Author: Praneeth Vepakomma, Data Scientist, Public Engines
The scientific problem of being able to make predictions has raised the interests of researchers for centuries. Solutions that attack this problem have found all encompassing applications within various fields of societal, applied and theoretical interests. Over this period, the complexity of these predictive models gradually increased and so did the predictive accuracy and generalizability of these solutions improve with time. Stemming from the early work of Gauss in the early 1800’s to Andrew Ng’s present day experiment at Stanford consisting of autonomous helicopters that learn to fly- the problem of prediction has truly moved from the simple problem of fitting a straight line, to learning complex relationships from data.
R&D at PublicEngines
At PublicEngines we have a committed R&D team focused on this intersection of developing advanced mathematical models internally for predicting crime that also ‘learn’ from data and we are pleased to have announced our newest product, CommandCentral Predictive that culminates as a result of these dedicated research efforts.
Mathematical Modeling of Crime
The mathematical model that I have developed in-house along with my team exploits specific behaviors that are markedly inherent to crime-incident data. These behaviors include near-repeat victimization, long-term patterns, transient/short-lived patterns and interactions within crime-incident data that our model understands while separating signal from the noise thereby raising the statistical confidence levels around our predictions. These dynamic sets of crime-specific behaviors are measured through our model while not just separating one characteristic from another but also while accounting for the dependencies between them to mathematically understand the inherent predictive characteristics of the patterns of crime. We also were cognizant of some inconsistencies that crop up through the use of some of the existing academic literature around similar problems, and improve upon these as well within our patent pending system.
Focus on Models that Learn
The automated learning component of our model is another important aspect that brings in generalizability to our predictive engine where it guarantees a level of robustness, over new unseen data, when the models are deployed in reality. The scientific field of building various domain specific models that also have the ability to learn from data is an integral part of this field called statistical machine learning. This area began to gain early momentum, when scientists began to build mathematical models that mimic neural networks within the human brain, starting from late 1940’s. An early learning-system breakthrough occurred when scientists in the late 1980’s were able to develop handwriting recognition systems. The field grew leaps and bounds from there on, thereby adding analytical intelligence to various use cases. Today’s E-mail Spam Classification Systems, Voice Recognition Systems, Computer Vision Systems, Facial Recognition Systems, Document Classification Systems are just a few examples of the successes of machine learning. The main reason to focus on a learning component is because in reality, a model that works great over the data that you use to build and train the model on, wouldn’t always be replicable in new instances of these datasets when deployed in real-life scenarios. This happens primarily because the model could learn non-generalizable intricacies within the training dataset, which do not otherwise translate into practical results over future data, that the model would face after deployment.
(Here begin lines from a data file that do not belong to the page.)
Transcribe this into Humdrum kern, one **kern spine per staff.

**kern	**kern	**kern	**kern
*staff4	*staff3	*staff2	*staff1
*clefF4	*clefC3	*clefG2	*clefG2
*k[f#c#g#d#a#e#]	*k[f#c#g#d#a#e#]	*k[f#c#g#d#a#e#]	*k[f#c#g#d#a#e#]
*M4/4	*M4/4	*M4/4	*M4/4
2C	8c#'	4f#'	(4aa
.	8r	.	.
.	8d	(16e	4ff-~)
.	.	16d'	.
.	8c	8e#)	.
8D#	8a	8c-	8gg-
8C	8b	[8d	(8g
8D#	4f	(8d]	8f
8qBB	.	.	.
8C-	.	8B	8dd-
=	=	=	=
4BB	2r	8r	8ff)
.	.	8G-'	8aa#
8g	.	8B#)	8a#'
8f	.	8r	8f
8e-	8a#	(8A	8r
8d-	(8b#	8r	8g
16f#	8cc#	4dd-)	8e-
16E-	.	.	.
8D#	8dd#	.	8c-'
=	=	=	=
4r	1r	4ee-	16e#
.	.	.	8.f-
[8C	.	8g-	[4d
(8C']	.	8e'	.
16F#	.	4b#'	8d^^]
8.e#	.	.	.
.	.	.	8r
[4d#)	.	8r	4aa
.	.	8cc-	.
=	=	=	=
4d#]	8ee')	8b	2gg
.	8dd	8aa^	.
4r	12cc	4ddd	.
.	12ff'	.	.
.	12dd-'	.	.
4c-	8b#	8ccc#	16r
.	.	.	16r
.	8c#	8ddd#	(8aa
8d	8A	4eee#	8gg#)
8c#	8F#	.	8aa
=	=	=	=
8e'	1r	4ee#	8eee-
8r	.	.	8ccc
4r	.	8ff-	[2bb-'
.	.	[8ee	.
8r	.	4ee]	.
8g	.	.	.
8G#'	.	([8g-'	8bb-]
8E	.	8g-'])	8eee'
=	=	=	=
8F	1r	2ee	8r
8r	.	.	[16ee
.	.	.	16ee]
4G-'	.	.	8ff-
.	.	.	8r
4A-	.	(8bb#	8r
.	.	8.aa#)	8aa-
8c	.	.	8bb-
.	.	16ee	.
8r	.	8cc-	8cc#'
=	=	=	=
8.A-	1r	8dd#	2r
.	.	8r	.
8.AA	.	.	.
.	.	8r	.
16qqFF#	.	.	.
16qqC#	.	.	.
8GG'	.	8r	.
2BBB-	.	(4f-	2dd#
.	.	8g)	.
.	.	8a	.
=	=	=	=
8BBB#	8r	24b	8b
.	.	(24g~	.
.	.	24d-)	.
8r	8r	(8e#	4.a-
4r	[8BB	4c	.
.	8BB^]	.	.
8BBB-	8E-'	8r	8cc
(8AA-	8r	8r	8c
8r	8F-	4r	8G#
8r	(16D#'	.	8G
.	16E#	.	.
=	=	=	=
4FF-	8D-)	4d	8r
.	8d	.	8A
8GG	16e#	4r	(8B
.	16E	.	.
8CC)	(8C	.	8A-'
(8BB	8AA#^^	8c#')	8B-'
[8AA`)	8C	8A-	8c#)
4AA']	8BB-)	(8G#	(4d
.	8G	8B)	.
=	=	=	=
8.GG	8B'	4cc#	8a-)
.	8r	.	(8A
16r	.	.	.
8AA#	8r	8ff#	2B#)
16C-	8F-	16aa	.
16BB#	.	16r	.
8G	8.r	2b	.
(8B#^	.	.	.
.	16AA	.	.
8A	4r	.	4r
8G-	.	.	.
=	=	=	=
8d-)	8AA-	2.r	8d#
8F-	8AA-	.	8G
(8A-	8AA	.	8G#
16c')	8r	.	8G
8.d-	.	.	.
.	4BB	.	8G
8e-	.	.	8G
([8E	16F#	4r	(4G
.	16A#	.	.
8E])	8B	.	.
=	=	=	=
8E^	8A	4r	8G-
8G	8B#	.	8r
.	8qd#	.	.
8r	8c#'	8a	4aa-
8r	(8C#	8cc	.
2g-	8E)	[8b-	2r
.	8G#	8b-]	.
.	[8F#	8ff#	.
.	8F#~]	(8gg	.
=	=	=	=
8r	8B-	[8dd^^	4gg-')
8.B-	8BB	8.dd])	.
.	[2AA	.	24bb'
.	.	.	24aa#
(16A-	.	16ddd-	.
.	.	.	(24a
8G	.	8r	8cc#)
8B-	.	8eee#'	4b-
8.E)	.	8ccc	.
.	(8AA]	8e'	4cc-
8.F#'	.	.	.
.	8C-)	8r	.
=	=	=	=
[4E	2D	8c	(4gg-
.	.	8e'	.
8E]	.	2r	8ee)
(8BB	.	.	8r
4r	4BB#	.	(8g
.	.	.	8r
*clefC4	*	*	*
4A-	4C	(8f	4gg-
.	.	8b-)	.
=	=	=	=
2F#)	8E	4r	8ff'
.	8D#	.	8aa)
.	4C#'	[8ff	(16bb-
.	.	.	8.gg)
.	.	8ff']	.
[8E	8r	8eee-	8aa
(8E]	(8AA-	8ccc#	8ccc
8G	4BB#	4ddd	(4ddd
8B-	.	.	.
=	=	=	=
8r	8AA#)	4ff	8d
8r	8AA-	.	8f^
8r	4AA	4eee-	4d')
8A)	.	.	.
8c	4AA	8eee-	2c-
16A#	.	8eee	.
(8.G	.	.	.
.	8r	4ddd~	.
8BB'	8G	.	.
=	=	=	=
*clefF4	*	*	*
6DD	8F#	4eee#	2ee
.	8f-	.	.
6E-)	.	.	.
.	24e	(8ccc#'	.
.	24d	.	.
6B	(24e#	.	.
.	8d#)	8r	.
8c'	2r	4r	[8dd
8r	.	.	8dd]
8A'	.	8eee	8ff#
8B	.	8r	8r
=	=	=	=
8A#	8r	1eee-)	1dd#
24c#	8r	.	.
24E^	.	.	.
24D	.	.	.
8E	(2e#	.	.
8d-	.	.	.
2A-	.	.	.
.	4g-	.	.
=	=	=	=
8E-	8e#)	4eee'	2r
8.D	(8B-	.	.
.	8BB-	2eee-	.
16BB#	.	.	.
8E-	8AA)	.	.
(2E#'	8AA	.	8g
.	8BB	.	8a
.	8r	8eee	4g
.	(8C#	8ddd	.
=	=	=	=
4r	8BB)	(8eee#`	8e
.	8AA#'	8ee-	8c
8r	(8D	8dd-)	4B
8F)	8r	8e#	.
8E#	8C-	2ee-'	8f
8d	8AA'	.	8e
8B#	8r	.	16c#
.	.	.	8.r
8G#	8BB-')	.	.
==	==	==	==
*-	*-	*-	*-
This is the reason; we rigorously train our patent pending crime-specific statistical model, and as well have a learning component comprising of an ensemble of multiple models to keep it robust in real-life deployment. This allows for our model to separate the predictive characteristics of future crimes, down to a high level of tactical/actionable granularity.
Field-testing & Evaluation Metrics
We have rigorously tested our models against the most traditional methodologies like ‘Hotspotting’ which are heat-maps generated using historic crime-incident data. In order to have a scientific evaluation, we quantify the performance of existing Hotspotting methodologies by overlaying a grid over the hotspots and measuring the success rate of our predictions in comparison to the hotspot. The number of days required for an evaluation ranges somewhere between a minimum of 80-120 days based on the dataset in order to reach a statistically significant comparison. We conclusively observe, that our patent pending model performs about 2.7 times better than the widely used hotspot.
Positive Impact of Actionable Patrol
This level of focused tactical information would help reinforce ‘directed, actionable patrol plans’ and increase ‘resource-efficiency’ so that agencies can use it in their law enforcement efforts to positively impact their communities through predictive policing. This technology unlocks tactical intelligence from your RMS and closes the analyst/officer gap by efficiently improving operational decision-making. From the perspective of the tech-industry as well, this is absolutely inline with our goal of continuing to reinforce officers with technology that provides tactical and directly actionable information in order to assist them in continuing to do their best.